Goal: In the records below, can you give the part that opens with the line containing "collectors: Bro. Elias" and closes with the line containing "locality: Puerto Colombia;" again, replacing "country" with "nation" and leaving everything else unchanged?

Records:
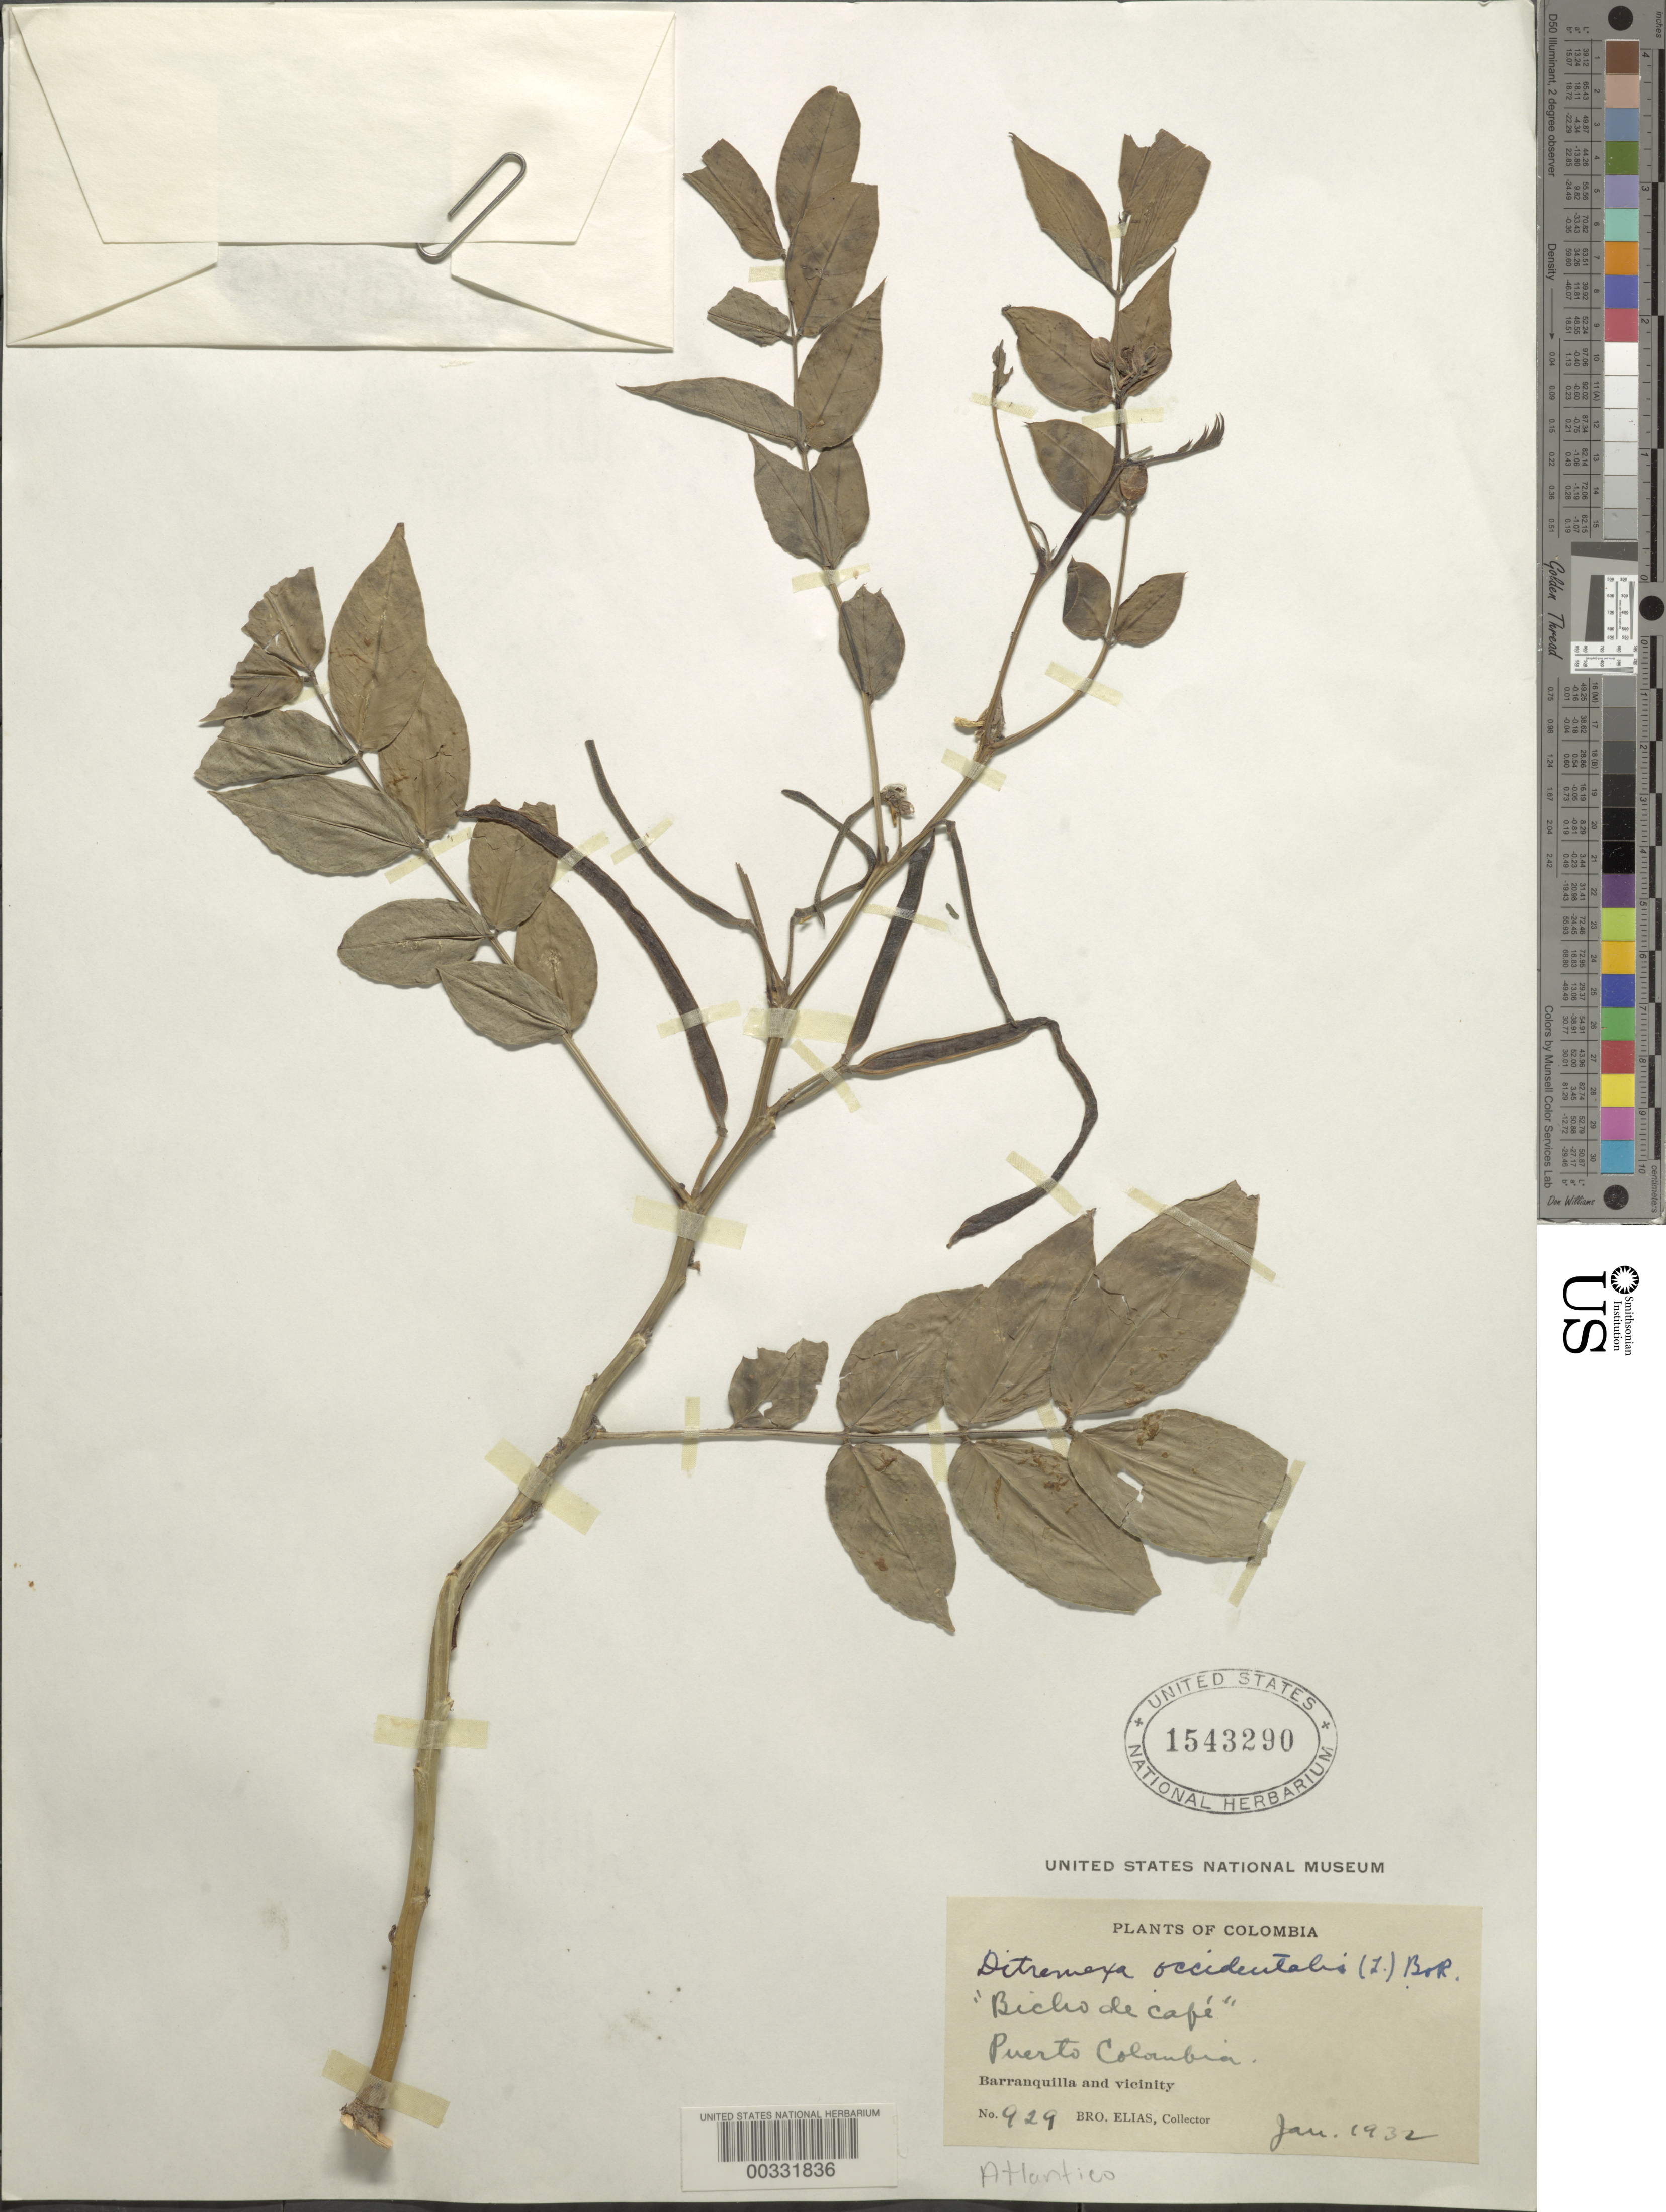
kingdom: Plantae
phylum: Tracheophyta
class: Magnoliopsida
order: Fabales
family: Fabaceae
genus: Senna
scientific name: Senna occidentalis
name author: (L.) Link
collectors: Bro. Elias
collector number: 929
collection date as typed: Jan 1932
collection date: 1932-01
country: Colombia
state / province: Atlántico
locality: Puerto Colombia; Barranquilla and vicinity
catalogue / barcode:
* * *
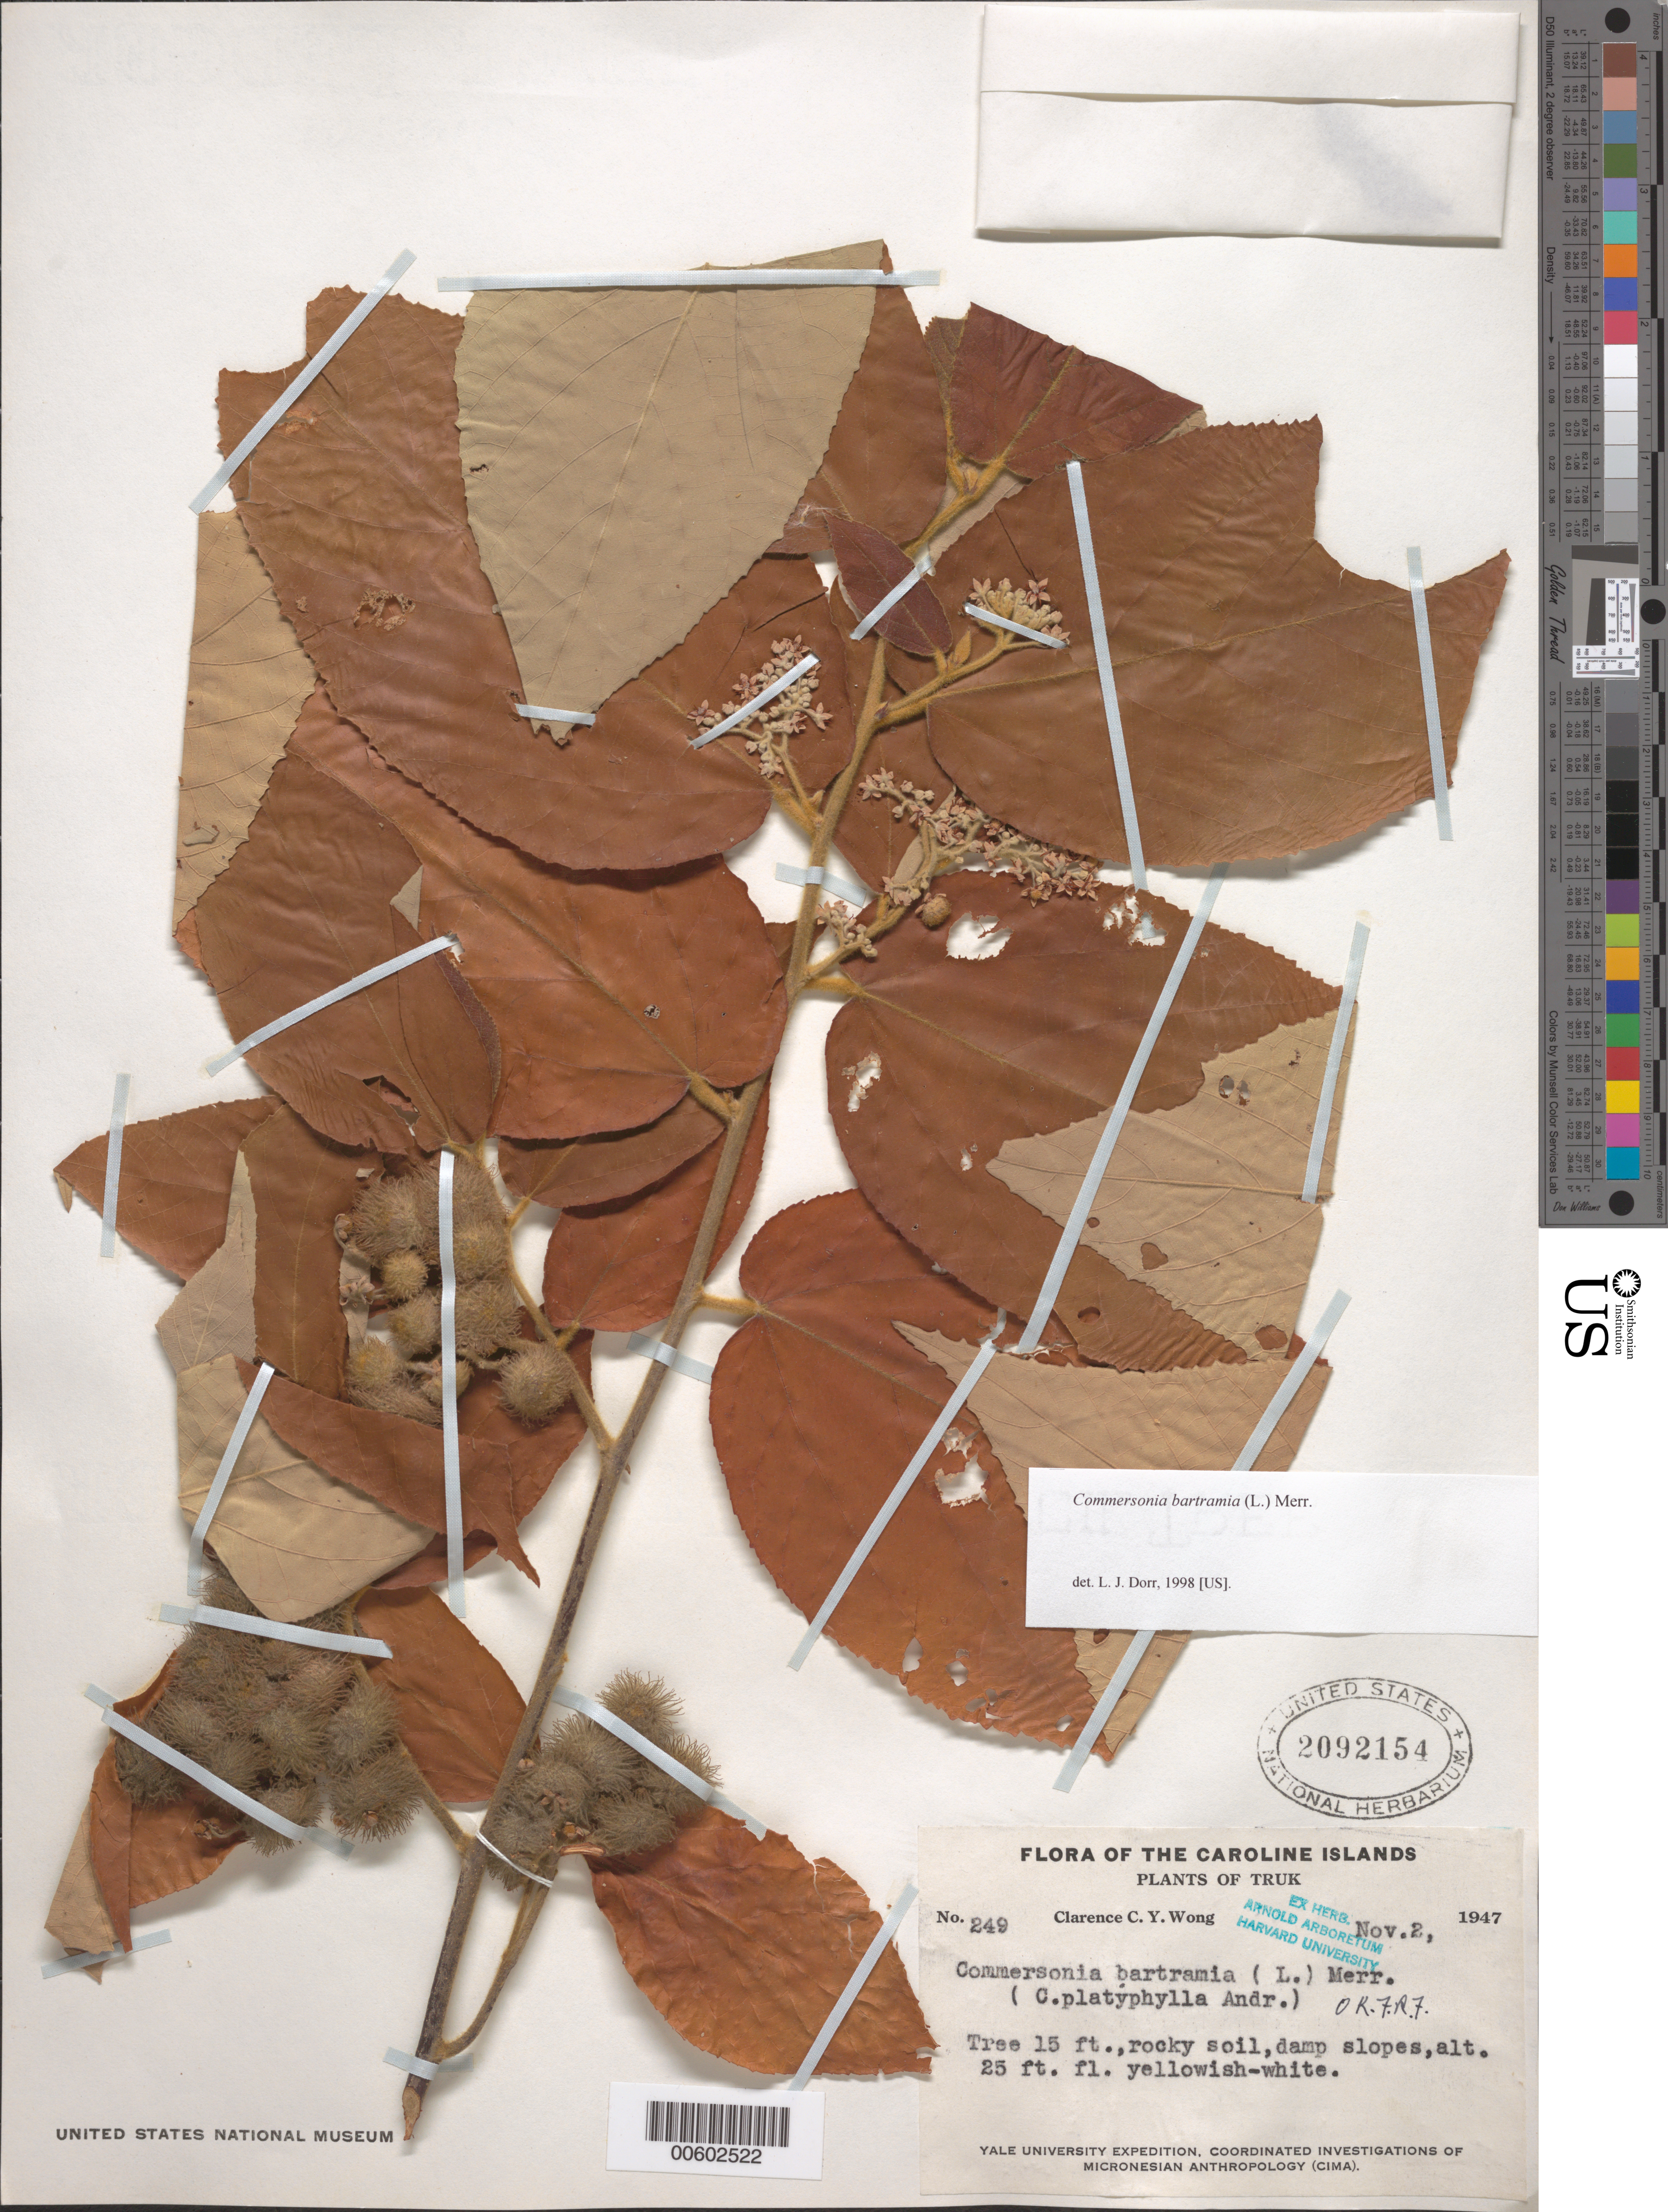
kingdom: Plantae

Reply:
collectors: Bro. Elias
collector number: 929
collection date as typed: Jan 1932
collection date: 1932-01
nation: Colombia
state / province: Atlántico
locality: Puerto Colombia; Barranquilla and vicinity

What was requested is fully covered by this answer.